TEXT PROVIDED section start
The vLLM FlashInfer-MoE freeze receipt is worth knowing if you are running Qwen on Spark with the default backend. vLLM’s FlashInfer MoE throughput path bricks on SM 12.1 in a way that triggers a unified-memory cascade that pulls the desktop session down with it. The fix is VLLM_FLASHINFER_MOE_BACKEND=latency. SGLang’s path never used the bricked kernel and so Mistral never froze on that exact failure mode. (See Fixes: vLLM MoE Throughput sm121 Desktop Freeze for the debug log.)

The systemd unit vllm-qwen36.service exists but is deliberately not enabled at boot. Mutual exclusion with Mistral is an operator job, not a systemd default, because picking the wrong default at boot would either lock the operator into Qwen for vision work that needs Mistral or have both services race for memory at startup.

How to read this against your own workload

Three reader profiles get three answers.

If your workload is coding-agent-heavy (opencode, Aider, MCP tool calls, structured output), run Qwen 3.6 PrismaQuant as the primary and stop. The vision capability you lose is rarely needed in coding workflows, and the throughput gain at 57 to 62 tok/s is large enough to be felt in every interaction. If you later add a vision workload, add Mistral as a secondary then. The switch.sh mutex is the path.
TEXT PROVIDED section end
SOURCE MATERIAL section start
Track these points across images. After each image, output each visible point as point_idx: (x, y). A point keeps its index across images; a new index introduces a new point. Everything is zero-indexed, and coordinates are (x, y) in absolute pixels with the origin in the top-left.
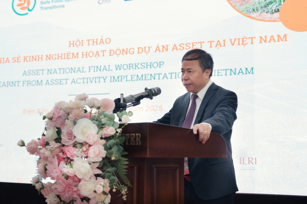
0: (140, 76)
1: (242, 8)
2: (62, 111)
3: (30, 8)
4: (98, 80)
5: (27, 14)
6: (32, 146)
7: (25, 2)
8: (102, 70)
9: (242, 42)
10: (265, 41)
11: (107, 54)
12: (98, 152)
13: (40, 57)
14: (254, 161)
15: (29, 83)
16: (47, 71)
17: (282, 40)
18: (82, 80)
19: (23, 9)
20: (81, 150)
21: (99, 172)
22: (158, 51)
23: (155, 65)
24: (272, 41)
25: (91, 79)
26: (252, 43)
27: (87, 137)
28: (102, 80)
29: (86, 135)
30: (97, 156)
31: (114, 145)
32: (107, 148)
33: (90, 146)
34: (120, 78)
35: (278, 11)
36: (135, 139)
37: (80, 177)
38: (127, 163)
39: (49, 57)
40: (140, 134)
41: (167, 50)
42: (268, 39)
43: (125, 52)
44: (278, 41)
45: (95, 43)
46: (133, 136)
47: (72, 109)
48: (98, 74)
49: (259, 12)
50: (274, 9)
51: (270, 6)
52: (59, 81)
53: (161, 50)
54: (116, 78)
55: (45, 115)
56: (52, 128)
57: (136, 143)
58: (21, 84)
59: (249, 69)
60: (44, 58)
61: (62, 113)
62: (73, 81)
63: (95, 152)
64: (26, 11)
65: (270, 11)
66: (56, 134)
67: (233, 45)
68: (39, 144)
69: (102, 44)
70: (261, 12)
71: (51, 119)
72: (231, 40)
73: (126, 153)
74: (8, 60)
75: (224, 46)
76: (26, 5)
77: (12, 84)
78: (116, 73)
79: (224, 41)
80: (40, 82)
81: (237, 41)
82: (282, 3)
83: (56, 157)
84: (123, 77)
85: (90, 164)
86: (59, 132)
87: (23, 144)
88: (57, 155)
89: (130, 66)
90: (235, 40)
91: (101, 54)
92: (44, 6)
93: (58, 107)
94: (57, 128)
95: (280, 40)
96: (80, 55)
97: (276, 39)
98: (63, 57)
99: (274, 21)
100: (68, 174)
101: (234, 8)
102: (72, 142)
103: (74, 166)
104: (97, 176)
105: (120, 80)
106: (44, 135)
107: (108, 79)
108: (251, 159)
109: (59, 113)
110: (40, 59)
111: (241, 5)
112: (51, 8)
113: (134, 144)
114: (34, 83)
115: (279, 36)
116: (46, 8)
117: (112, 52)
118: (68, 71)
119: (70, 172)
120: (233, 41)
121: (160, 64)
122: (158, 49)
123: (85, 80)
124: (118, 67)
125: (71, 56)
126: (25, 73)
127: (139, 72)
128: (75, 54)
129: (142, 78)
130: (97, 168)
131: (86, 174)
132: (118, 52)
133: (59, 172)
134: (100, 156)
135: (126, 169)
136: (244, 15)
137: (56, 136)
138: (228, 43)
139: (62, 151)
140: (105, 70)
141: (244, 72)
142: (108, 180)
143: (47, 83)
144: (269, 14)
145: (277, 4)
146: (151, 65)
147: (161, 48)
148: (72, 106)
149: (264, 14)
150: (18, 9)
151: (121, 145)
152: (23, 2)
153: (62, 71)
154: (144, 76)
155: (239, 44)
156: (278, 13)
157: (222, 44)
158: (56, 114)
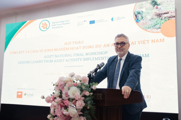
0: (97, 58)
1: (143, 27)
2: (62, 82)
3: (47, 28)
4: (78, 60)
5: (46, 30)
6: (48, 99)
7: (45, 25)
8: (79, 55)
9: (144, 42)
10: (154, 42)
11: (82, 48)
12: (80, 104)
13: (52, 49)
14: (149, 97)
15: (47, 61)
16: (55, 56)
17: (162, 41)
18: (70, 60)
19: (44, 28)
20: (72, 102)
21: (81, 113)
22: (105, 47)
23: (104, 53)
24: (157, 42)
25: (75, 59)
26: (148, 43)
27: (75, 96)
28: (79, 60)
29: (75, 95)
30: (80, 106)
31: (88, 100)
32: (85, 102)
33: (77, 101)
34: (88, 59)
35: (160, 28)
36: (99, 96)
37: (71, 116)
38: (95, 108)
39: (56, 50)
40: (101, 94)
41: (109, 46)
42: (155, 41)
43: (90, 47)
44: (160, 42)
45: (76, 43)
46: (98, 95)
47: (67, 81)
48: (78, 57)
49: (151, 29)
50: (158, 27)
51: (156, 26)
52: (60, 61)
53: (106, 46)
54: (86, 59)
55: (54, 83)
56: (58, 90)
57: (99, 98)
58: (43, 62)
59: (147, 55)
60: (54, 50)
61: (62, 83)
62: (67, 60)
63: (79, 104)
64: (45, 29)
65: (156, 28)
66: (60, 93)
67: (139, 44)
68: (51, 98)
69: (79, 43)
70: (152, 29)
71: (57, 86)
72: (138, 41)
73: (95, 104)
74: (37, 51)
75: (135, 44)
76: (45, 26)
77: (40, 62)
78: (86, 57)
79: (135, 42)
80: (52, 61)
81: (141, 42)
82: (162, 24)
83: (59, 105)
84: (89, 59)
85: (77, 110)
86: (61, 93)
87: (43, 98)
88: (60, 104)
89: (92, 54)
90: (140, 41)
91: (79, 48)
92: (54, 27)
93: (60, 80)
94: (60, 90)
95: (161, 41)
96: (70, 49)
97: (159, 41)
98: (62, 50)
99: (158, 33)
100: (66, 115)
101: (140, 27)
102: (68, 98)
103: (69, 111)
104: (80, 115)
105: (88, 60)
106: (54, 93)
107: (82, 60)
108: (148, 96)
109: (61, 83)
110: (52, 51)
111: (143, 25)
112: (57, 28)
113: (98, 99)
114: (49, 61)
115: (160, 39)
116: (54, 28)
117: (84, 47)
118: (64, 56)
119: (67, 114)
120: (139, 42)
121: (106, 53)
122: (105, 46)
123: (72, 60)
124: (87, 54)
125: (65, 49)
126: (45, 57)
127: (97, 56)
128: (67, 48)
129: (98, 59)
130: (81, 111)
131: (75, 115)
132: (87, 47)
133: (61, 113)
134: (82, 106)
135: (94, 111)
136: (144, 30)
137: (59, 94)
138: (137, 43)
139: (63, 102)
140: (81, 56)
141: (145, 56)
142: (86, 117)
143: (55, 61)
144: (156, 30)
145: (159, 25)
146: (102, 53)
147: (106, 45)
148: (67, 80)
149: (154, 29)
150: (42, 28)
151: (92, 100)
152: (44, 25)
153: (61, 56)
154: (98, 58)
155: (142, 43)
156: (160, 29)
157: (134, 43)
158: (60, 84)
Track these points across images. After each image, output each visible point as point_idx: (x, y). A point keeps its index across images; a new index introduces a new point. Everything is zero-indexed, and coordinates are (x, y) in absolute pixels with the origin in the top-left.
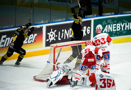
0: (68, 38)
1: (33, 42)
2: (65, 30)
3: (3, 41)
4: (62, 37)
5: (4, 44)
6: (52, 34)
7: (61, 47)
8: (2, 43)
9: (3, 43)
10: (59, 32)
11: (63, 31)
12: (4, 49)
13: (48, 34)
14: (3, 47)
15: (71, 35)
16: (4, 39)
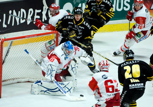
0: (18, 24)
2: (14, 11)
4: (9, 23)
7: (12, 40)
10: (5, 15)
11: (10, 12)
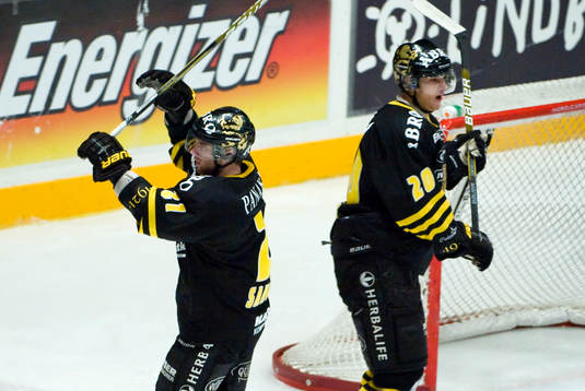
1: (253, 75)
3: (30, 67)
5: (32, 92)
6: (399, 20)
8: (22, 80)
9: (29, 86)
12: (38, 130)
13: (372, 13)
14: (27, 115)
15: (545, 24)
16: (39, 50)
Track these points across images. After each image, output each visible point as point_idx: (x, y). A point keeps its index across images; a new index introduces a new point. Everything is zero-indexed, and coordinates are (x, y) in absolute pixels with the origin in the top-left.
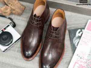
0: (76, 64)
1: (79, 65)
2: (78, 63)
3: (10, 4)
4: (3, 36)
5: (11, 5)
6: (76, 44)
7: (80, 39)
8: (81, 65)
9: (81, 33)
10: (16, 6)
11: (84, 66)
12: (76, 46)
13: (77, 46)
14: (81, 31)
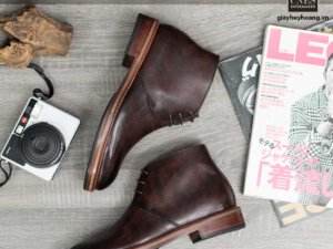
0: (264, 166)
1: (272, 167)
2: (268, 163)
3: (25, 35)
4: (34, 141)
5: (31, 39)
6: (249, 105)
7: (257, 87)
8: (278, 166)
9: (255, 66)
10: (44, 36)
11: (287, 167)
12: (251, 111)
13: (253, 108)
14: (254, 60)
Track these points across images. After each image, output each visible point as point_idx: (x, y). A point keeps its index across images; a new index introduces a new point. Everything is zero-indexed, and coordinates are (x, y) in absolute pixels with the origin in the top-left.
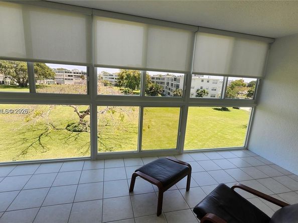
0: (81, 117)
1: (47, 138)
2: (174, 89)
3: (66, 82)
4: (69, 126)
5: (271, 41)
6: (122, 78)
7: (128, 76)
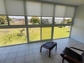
SOURCE MATERIAL section end
TASK LIST
a) Copy out the listing above, from its first line through the line with "20: (81, 150)", and omit the pictures.
b) Carry on the write-up about serving Qwen and Mistral on Spark from the point where it stops.

TASK-BY-TASK OUTPUTS
a)
Track these points across images. After each image, output each visible point as point_idx: (x, y). A point keeps its index across images; a new index introduces a new point. Everything is zero-indexed, and coordinates are (x, y) in absolute pixels with the origin in the top-left.
0: (140, 76)
1: (242, 8)
2: (62, 111)
3: (30, 8)
4: (98, 80)
5: (27, 14)
6: (32, 146)
7: (25, 2)
8: (102, 70)
9: (242, 42)
10: (265, 41)
11: (107, 54)
12: (98, 152)
13: (40, 57)
14: (254, 161)
15: (29, 83)
16: (47, 71)
17: (282, 40)
18: (82, 80)
19: (23, 9)
20: (81, 150)

b)
If your workload is content-creation-heavy (long-form blog posts, marketing copy, image-reading for accessibility, German-language work), Mistral is the primary and Qwen is the secondary. The decode-speed penalty against Qwen is not felt in content workflows where the bottleneck is editorial review, not generation speed.

If your workload is mixed, run both on disk and flip with the mutex. The operational complexity of a switch is the price of getting the right model on each call. The complexity is real; the throughput-and-capability gain is larger than the cost of a one-line switch.sh invocation.

If your workload genuinely needs a 754B-class model, you are not on a single Spark. You are on a four-Spark cluster, a multi-H200 box, or a hosted API. That is a different article.

Where this article fits in the larger comparison

This piece is the model-stack-level comparison. The hardware-stack-level comparison is DGX Spark vs M3 Ultra Mac Studio and the cost model that contextualizes both is Self-Hosted AI vs Cloud APIs: Real Total Cost. The reference architecture that combines all the choices is the hub article Sovereign AI Stack 2026 Reference Architecture.

The strategic context for why Qwen 3.6 replaced Mistral as the primary in May 2026 is in Spark Arena Rank 4 Made Me Add Qwen3.6. The verified vision-asymmetry finding that changed how I think about open-weights quantization is in Mistral vs Qwen 3.6: The Zero That Was a Broken Ruler.

What to expect next

The DFlash-stable-state measurements are now the running baseline in production. The EAGLE regression resolved on the 2026-05-22 SGLang nightly, pushing Mistral’s default back up to 36.5 tok/s. The next open question is whether that result holds across nightly builds or reverts; the no-EAGLE rollback baseline stays documented as the safety net.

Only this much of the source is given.